*** PROVIDED DATA ***

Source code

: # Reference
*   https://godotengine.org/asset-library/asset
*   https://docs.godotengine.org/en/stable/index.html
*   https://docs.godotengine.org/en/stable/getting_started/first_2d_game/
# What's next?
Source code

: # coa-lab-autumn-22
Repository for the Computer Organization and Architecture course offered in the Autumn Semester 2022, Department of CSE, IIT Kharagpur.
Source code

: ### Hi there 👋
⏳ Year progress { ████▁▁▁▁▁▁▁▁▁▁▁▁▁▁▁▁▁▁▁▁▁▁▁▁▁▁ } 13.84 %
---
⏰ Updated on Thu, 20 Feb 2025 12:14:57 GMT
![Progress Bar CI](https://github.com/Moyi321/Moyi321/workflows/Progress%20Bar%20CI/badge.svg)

*** End of PROVIDED DATA ***

When you answer, repeat all of the material exactly as given.

▸ **RESPONSE FOR THIS EXERCISE**:
Source code

: # Reference
*   https://godotengine.org/asset-library/asset
*   https://docs.godotengine.org/en/stable/index.html
*   https://docs.godotengine.org/en/stable/getting_started/first_2d_game/
# What's next?
Source code

: # coa-lab-autumn-22
Repository for the Computer Organization and Architecture course offered in the Autumn Semester 2022, Department of CSE, IIT Kharagpur.
Source code

: ### Hi there 👋
⏳ Year progress { ████▁▁▁▁▁▁▁▁▁▁▁▁▁▁▁▁▁▁▁▁▁▁▁▁▁▁ } 13.84 %
---
⏰ Updated on Thu, 20 Feb 2025 12:14:57 GMT
![Progress Bar CI](https://github.com/Moyi321/Moyi321/workflows/Progress%20Bar%20CI/badge.svg)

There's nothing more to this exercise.